Go over the listing below line by line, and return each one holding the string "thresholds".

****

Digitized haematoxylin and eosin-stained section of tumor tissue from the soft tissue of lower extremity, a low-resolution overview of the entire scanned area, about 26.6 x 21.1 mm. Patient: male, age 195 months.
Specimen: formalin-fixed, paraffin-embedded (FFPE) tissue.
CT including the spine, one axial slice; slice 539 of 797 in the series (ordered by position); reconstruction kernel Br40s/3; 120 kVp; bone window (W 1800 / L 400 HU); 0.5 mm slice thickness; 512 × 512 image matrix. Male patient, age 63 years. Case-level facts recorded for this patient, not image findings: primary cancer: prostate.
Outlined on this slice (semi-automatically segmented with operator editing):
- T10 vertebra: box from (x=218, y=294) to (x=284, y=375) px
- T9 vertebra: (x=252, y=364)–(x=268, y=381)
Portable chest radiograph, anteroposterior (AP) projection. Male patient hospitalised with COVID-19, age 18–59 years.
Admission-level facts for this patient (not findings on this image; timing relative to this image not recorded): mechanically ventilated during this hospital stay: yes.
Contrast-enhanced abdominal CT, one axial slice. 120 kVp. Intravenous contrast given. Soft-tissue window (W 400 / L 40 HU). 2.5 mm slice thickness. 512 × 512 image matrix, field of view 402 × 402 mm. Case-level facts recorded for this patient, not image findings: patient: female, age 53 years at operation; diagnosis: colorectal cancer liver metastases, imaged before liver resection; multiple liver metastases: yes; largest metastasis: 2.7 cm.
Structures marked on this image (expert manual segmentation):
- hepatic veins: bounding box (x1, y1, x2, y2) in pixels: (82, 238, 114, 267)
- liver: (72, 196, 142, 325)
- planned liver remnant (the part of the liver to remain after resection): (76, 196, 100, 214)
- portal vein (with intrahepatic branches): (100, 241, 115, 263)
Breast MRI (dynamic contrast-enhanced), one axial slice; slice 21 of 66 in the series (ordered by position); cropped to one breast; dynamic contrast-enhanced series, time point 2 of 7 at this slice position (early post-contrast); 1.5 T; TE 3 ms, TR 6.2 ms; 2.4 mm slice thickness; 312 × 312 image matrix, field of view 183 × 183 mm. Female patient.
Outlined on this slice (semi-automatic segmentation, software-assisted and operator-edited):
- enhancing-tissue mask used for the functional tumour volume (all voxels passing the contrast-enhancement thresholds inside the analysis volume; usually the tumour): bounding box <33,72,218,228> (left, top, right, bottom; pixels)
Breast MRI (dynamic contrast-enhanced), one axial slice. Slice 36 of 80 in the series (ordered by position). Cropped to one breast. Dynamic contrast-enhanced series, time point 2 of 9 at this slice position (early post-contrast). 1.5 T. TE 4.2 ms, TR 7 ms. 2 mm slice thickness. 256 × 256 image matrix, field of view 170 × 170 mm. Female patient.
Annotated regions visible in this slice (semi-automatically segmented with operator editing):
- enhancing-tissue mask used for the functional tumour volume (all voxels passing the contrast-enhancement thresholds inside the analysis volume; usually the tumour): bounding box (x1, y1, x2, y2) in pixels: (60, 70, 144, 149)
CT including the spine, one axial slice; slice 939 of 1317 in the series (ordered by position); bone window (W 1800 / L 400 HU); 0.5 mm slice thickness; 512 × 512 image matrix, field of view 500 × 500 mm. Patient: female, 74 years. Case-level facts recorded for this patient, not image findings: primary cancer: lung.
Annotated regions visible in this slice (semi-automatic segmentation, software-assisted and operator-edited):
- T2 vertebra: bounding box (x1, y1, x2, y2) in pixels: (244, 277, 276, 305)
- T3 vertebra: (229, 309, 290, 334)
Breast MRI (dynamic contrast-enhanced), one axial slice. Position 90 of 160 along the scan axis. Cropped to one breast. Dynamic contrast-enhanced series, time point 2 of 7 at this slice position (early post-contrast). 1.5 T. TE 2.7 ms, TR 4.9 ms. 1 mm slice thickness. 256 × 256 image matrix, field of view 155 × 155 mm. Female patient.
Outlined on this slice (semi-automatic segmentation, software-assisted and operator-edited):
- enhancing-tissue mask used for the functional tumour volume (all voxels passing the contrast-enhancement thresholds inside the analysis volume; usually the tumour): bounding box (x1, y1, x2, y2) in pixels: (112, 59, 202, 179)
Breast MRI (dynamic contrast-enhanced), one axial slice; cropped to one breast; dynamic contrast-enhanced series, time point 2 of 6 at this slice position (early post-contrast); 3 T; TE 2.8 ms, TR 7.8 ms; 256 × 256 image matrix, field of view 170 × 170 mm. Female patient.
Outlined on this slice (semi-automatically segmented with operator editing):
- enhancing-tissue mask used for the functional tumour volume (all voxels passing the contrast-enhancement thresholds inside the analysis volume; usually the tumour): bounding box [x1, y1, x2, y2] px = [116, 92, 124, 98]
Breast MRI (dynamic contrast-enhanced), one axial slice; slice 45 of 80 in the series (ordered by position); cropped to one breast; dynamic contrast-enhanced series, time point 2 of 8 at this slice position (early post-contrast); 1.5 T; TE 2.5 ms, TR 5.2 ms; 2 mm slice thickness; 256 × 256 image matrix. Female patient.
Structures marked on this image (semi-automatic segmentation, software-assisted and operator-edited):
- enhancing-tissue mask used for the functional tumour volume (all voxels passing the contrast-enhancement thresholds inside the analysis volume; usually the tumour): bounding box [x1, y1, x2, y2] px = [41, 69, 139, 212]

****

■ Task solution:
- enhancing-tissue mask used for the functional tumour volume (all voxels passing the contrast-enhancement thresholds inside the analysis volume; usually the tumour): bounding box <33,72,218,228> (left, top, right, bottom; pixels)
- enhancing-tissue mask used for the functional tumour volume (all voxels passing the contrast-enhancement thresholds inside the analysis volume; usually the tumour): bounding box (x1, y1, x2, y2) in pixels: (60, 70, 144, 149)
- enhancing-tissue mask used for the functional tumour volume (all voxels passing the contrast-enhancement thresholds inside the analysis volume; usually the tumour): bounding box (x1, y1, x2, y2) in pixels: (112, 59, 202, 179)
- enhancing-tissue mask used for the functional tumour volume (all voxels passing the contrast-enhancement thresholds inside the analysis volume; usually the tumour): bounding box [x1, y1, x2, y2] px = [116, 92, 124, 98]
- enhancing-tissue mask used for the functional tumour volume (all voxels passing the contrast-enhancement thresholds inside the analysis volume; usually the tumour): bounding box [x1, y1, x2, y2] px = [41, 69, 139, 212]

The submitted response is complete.